**Text shown:**
• • •

In his fourth season with the Costa Mesa High boys' soccer team, Franco Ramirez is playing for his third coach. That much turnover can make it hard for an experienced player to connect with someone new in charge.
For Ramirez and his latest coach, Amos Hernandez, that hasn't been the case at all.
The two relate to each other, respect each other and are fond of each other, on and off the field. They know what's necessary to succeed in a sport the Mustangs haven't achieved much in the past 10 seasons.
Without a strong work ethic, both agree the team stands no chance. Ramirez didn't learn how to work hard by playing soccer. Hernandez didn't learn by coaching soccer.
They thank their mothers for setting the right example.
While Ramirez and Hernandez are on the field on a daily basis with their team, their mothers clean houses. Carmen Ramirez and Mercedes Flores clean houses for a living and they're the moms who push their sons to strive.
"It inspires me because that's [hard work, cleaning houses]," said Ramirez, adding that his mother immigrated to this country from Mexico to give her son a better opportunity.

• • •

**Data excerpts:**
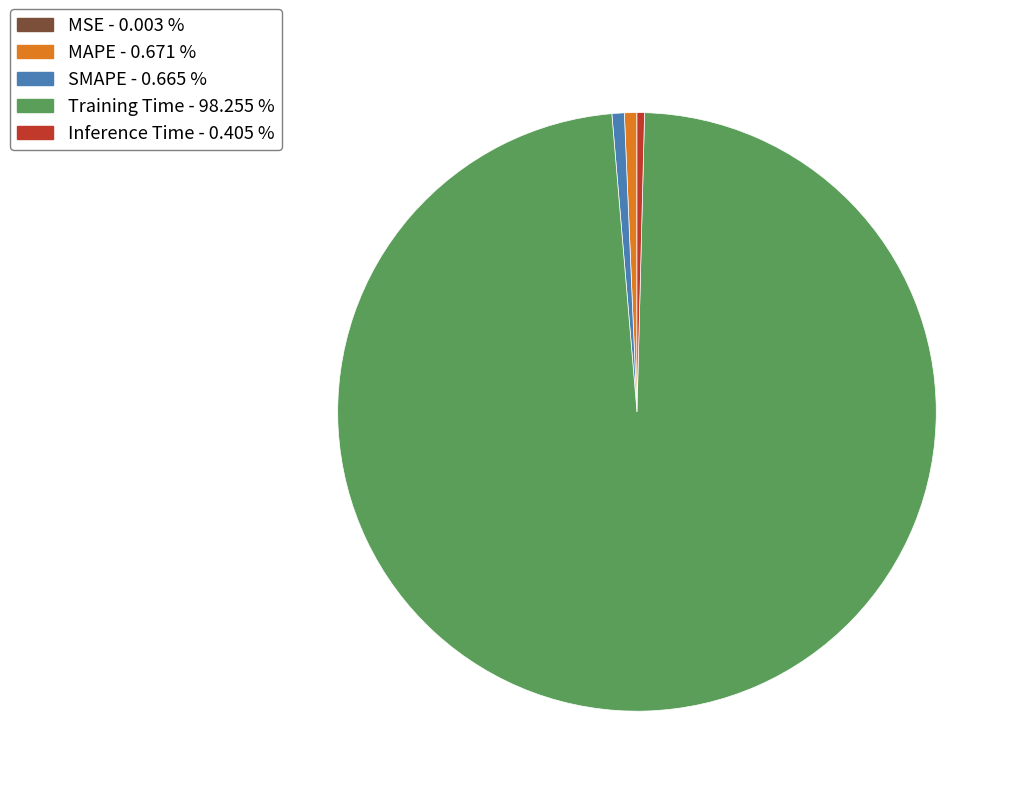

Do Inference Time - 0.405 % and Training Time - 98.255 % together represent more than half of the pie?

Yes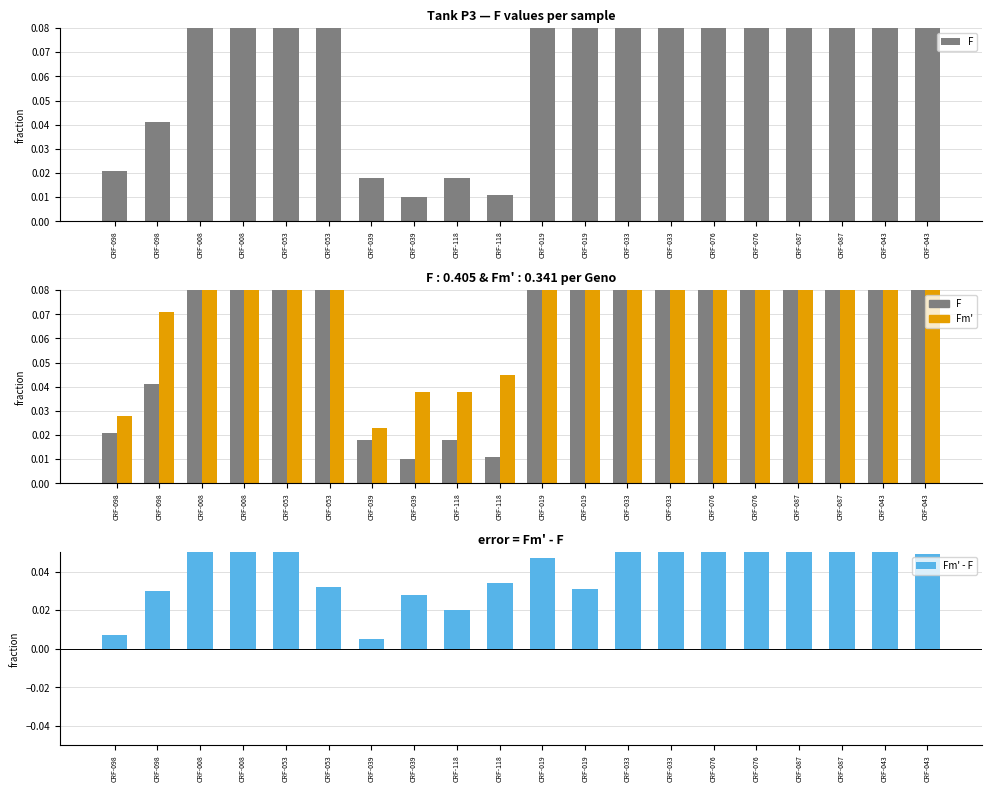

What is the difference between the maximum and minimum values in the Fm' series?

0.4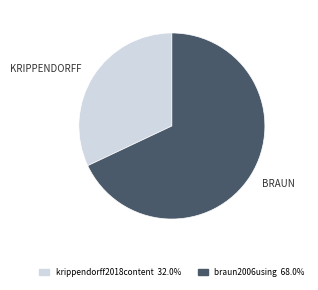

Approximately how many times larger is the value at braun2006using compared to krippendorff2018content?

2.1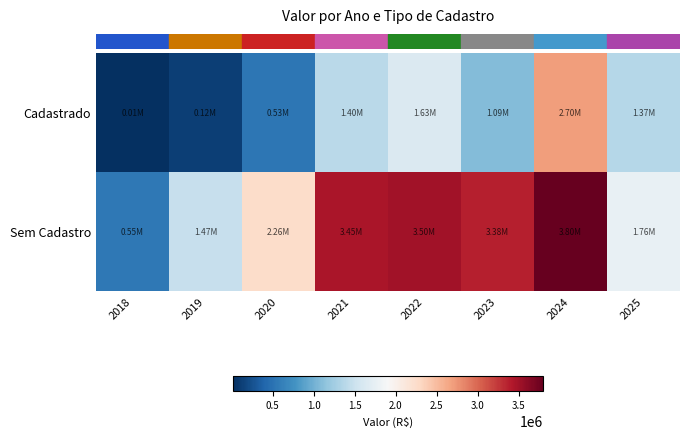

At how many categories does at least one series exceed 541254?

8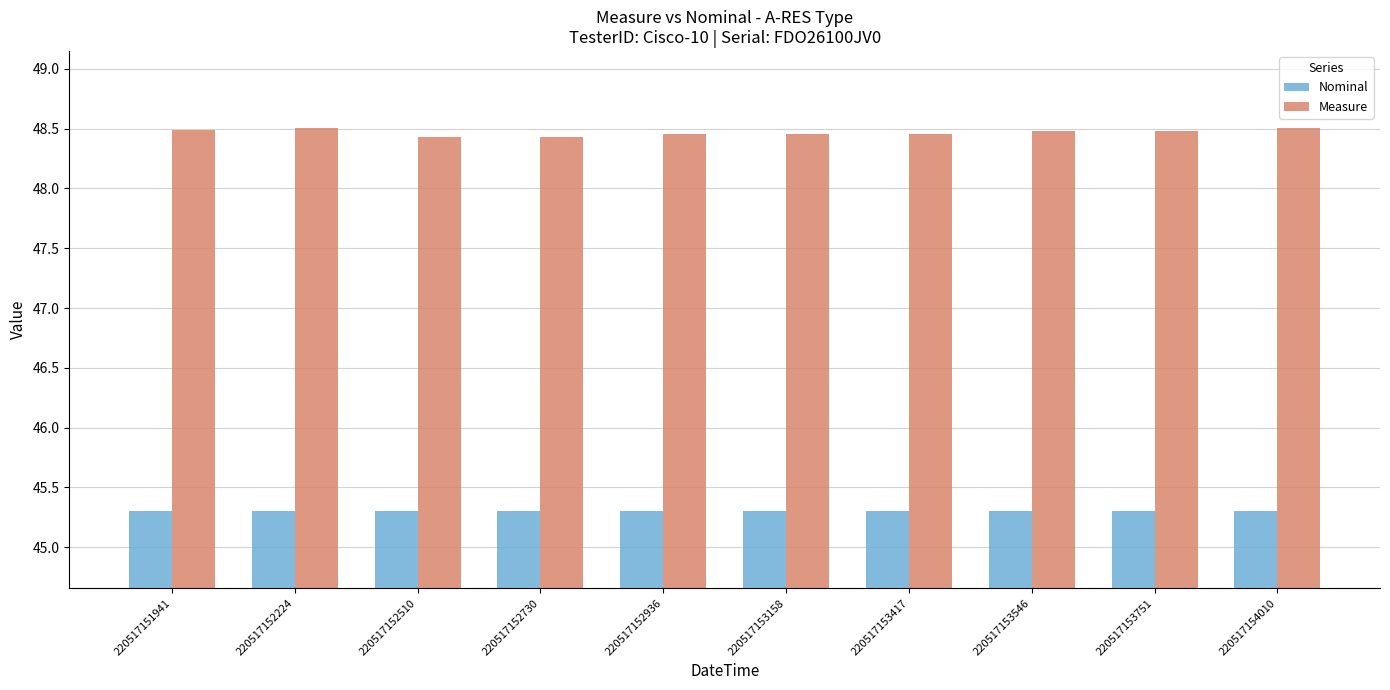

Count the Measure values in the range 48 to 49.

10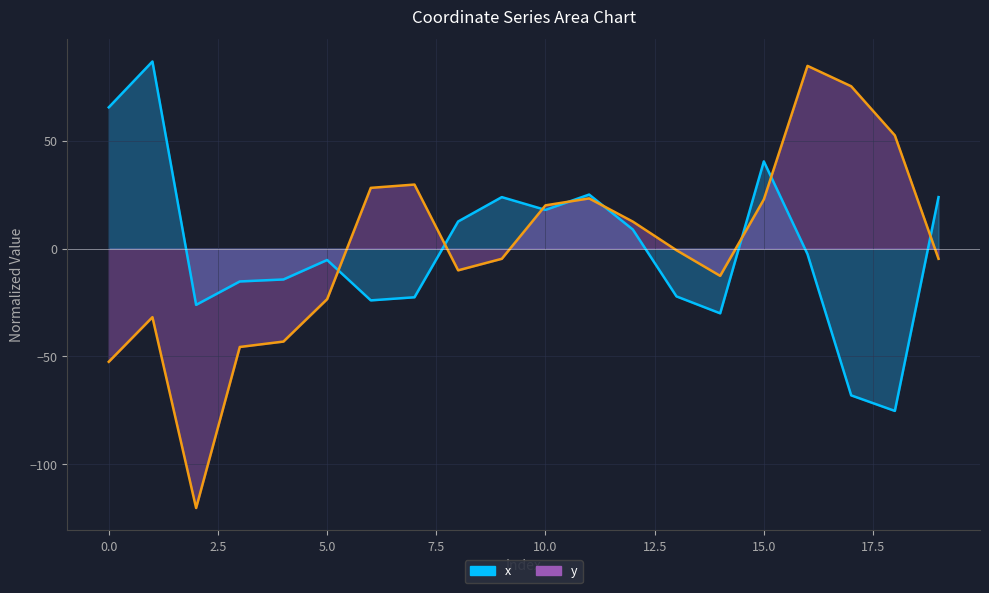

At which category is the sum across all series the highest?

16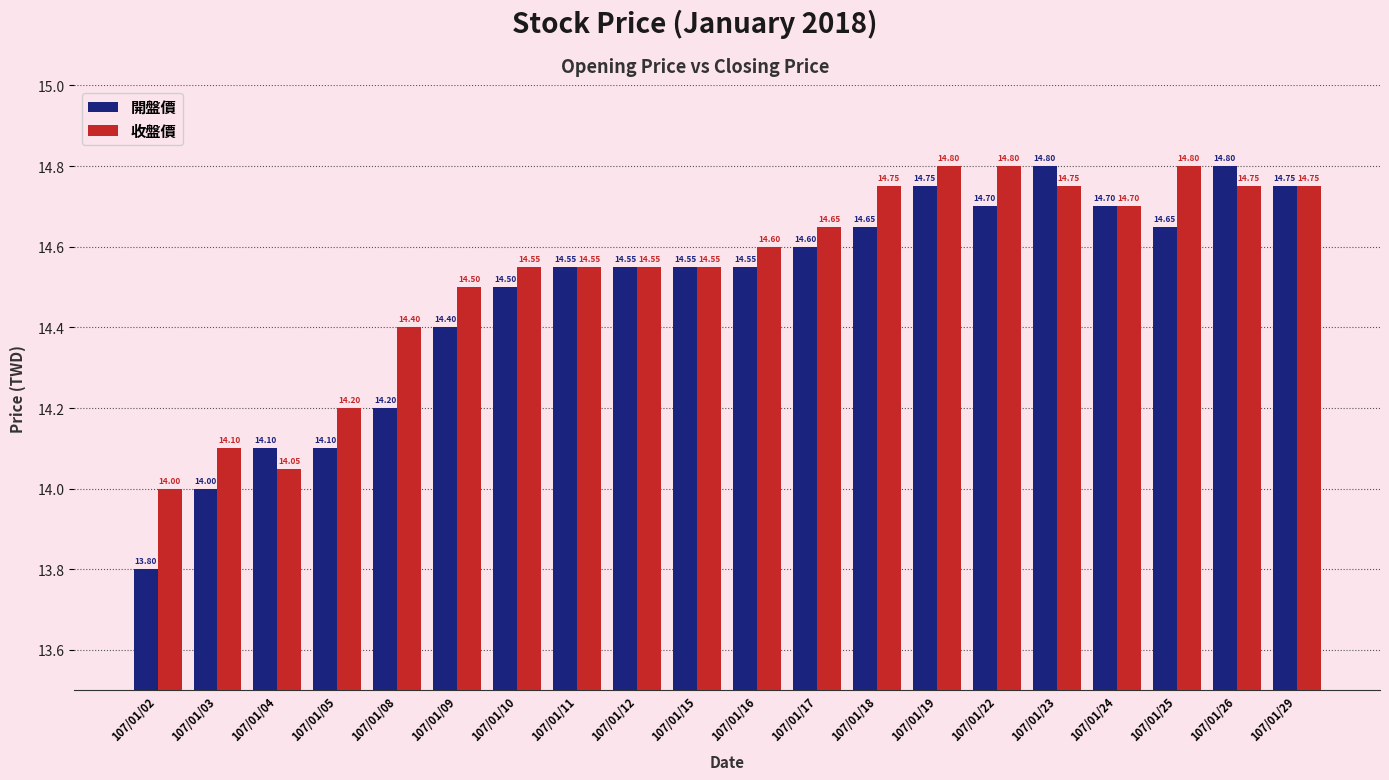

How many bars are there in each group?

2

• • •

Revise the soccer article between "For Ramirez and" and "sons to strive.", inclusive, replacing "Mustangs" with "Stallions". The items are separate material and are not connected to the soccer article.

For Ramirez and his latest coach, Amos Hernandez, that hasn't been the case at all.
The two relate to each other, respect each other and are fond of each other, on and off the field. They know what's necessary to succeed in a sport the Stallions haven't achieved much in the past 10 seasons.
Without a strong work ethic, both agree the team stands no chance. Ramirez didn't learn how to work hard by playing soccer. Hernandez didn't learn by coaching soccer.
They thank their mothers for setting the right example.
While Ramirez and Hernandez are on the field on a daily basis with their team, their mothers clean houses. Carmen Ramirez and Mercedes Flores clean houses for a living and they're the moms who push their sons to strive.